A especulação com a dívida soberana portuguesa financiada pelo BCE.

Este ano, segundo o OE-2011, o Estado Português necessita de 45.000 milhões de euros para financiar, por um lado, os empréstimos cujo prazo de pagamento termina este ano e, por outro lado, para cobrir o déficit orçamentário que Sócrates e Passos pretendem que corresponda a 4,6% do PIB (7.980 milhões de euros). Se Portugal tiver de pagar taxas de juro entre 8% e 9%, um empréstimo naquele montante custará ao País cerca de 3.825 milhões de euros por ano só de juros. Se a banca emprestar aquele valor e se depois conseguir vender essa divida ao BCE pagando uma taxa de juros de apenas 1%, o encargo que ela terá será de 450 milhões de euros por ano, o que determinará que a sua margem financeira líquida será de 3.375 milhões de euros/ano. E em 2012, para além daqueles 45 bilhões de euros, o Estado português precisará de se financiar em mais 35 bilhões, o que determinará que os encargos anuais só com juros, mantida a mesma taxa, aumentarão em mais 2.975 milhões de euros. Tenha-se presente que a soma destes dois empréstimos representa apenas metade da dívida do Estado. E este tem mais juros a pagar pela restante metade da divida. É uma situação inaceitável e insustentável para o País e para os portugueses.

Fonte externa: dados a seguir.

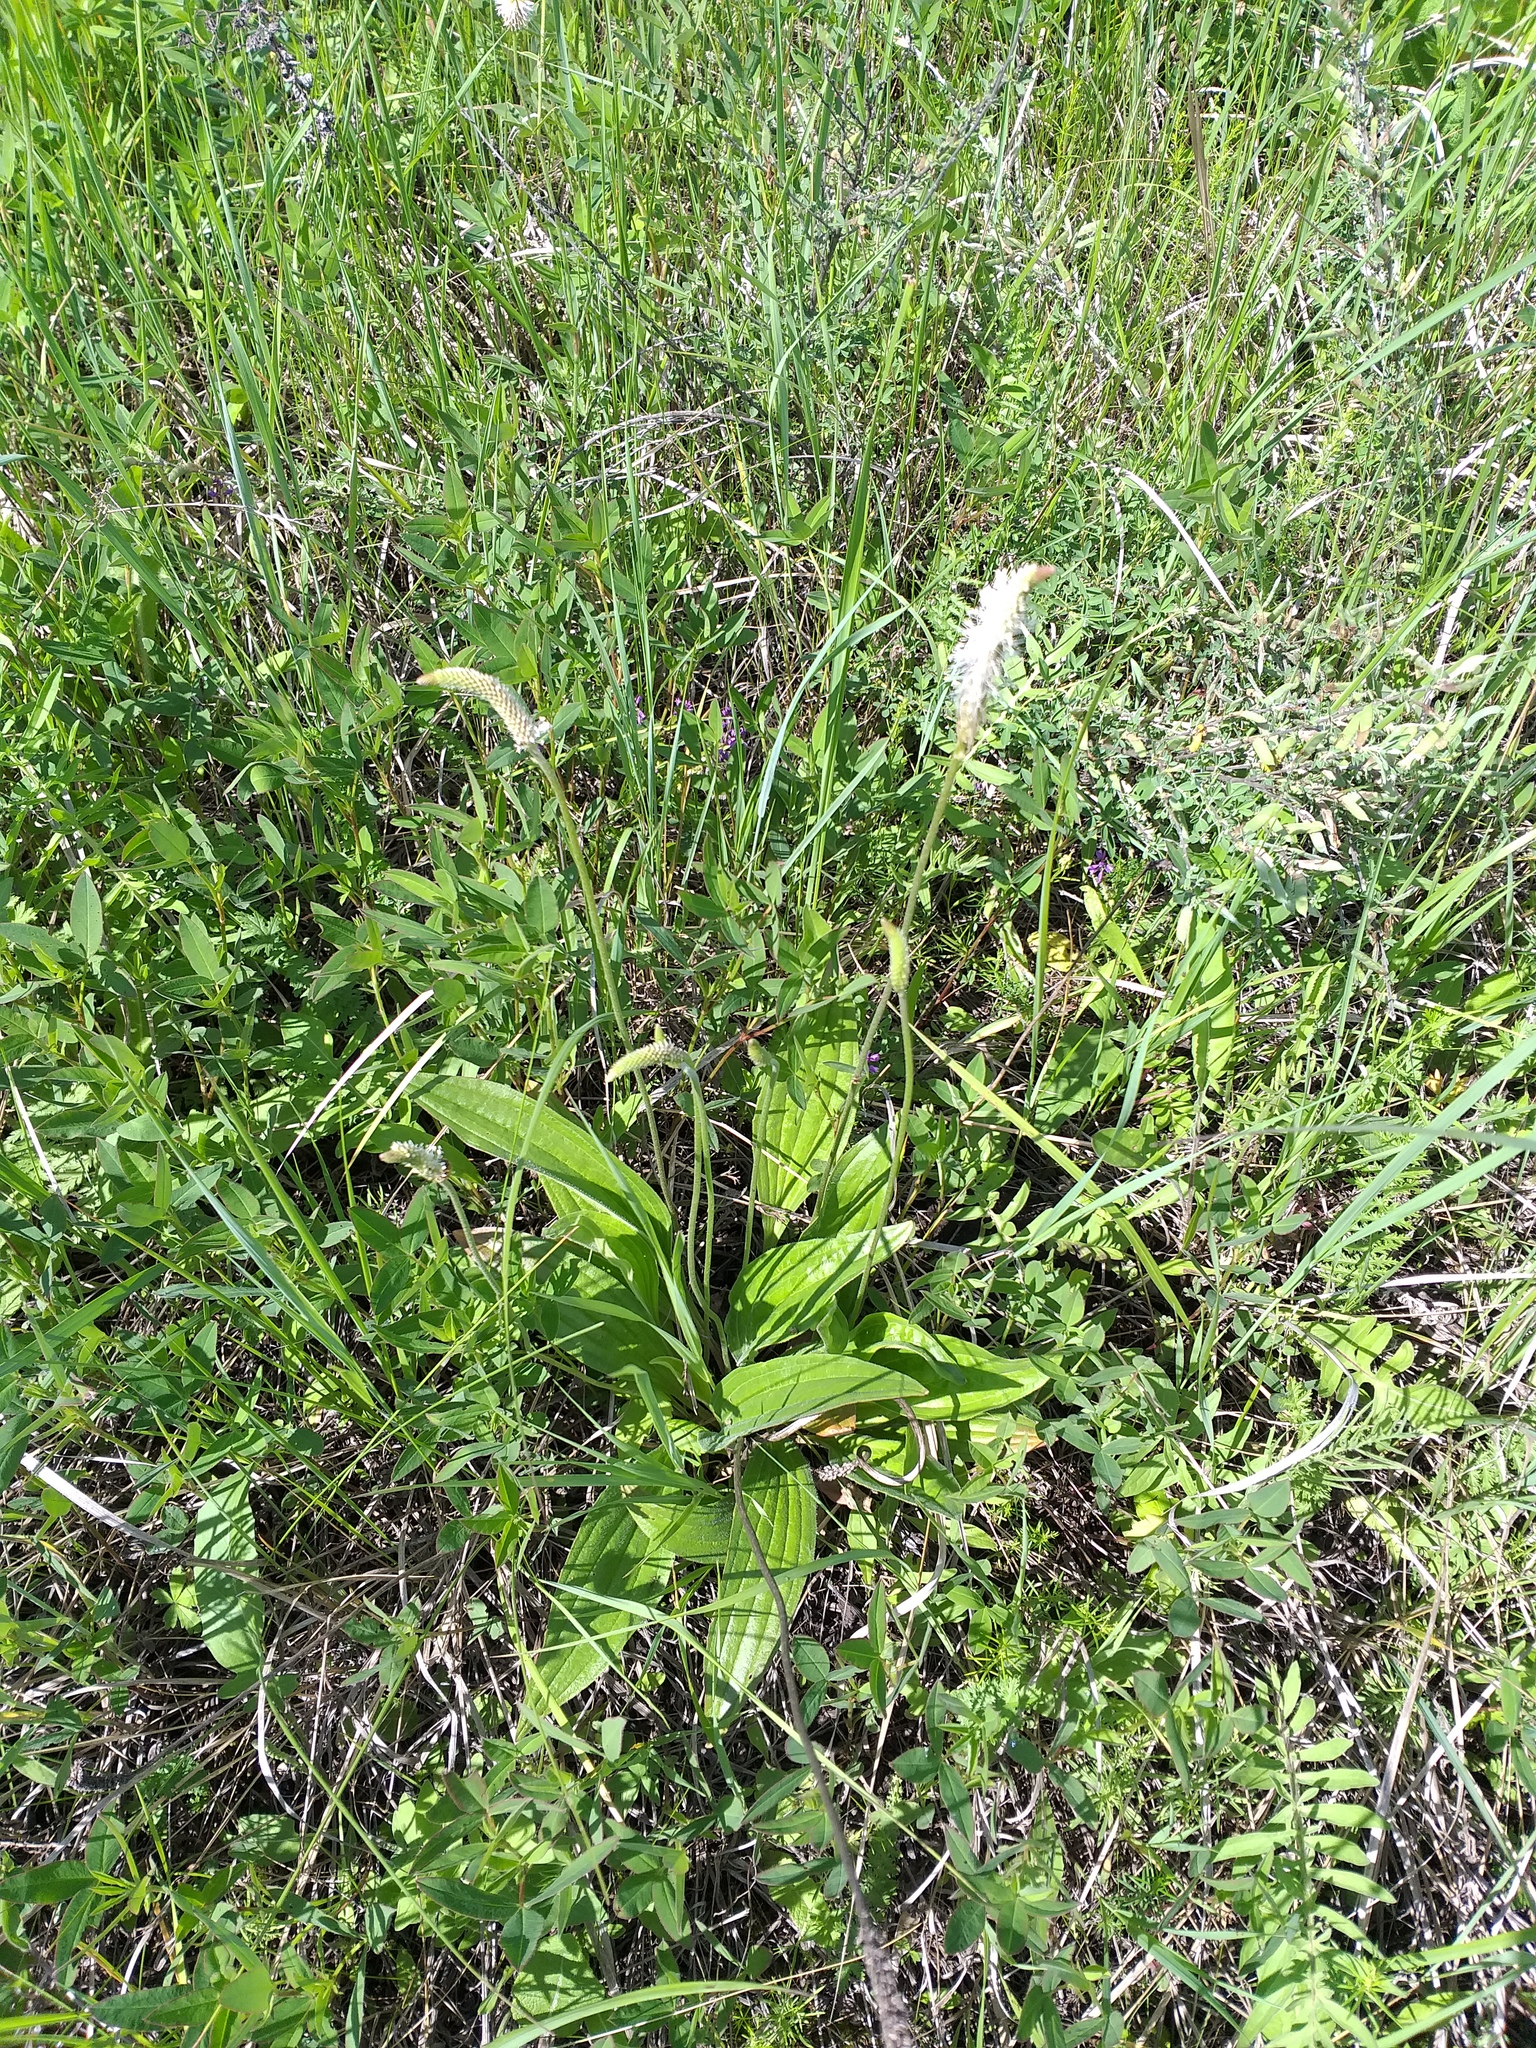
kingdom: Plantae
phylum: Tracheophyta
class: Magnoliopsida
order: Lamiales
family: Plantaginaceae
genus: Plantago
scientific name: Plantago urvillei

É urgente pôr um ponto final a este esquema diabólico que tem como objetivo financiar os lucros da banca, que foi responsável pela grave crise financeira que enfrentamos, à custa dos contribuintes portugueses e do crescimento da economia portuguesa. As agências de “rating”, cujos lucros aumentaram significativamente em 2010, e uma parte importante das suas receitas são pagas pelos bancos (em 2010, as receitas da Standard & Poor´s e Moody´s atingiram 3,5 milhões de euros, e os seus lucros 1,31 milhões de euros), acabam por participar de uma forma perversa – são parte interessada – em todo este esquema, que só terminará quando a banca for eliminada do circuito de intermediação e os Estados da zona do euro se puderem financiar junto do BCE, embora de uma forma controlada e com limites.

Se não acontecer isto, os países como Portugal, para se financiar, terão de sair da zona do euro e os seus bancos centrais readquirirem o poder para emitir moeda. Eis o dilema que se coloca e que é imperioso enfrentar. O recurso ao chamado Fundo Europeu de Estabilização Financeira não resolverá o problema, pois não impedirá a especulação, como provam os casos da Irlanda e Grécia.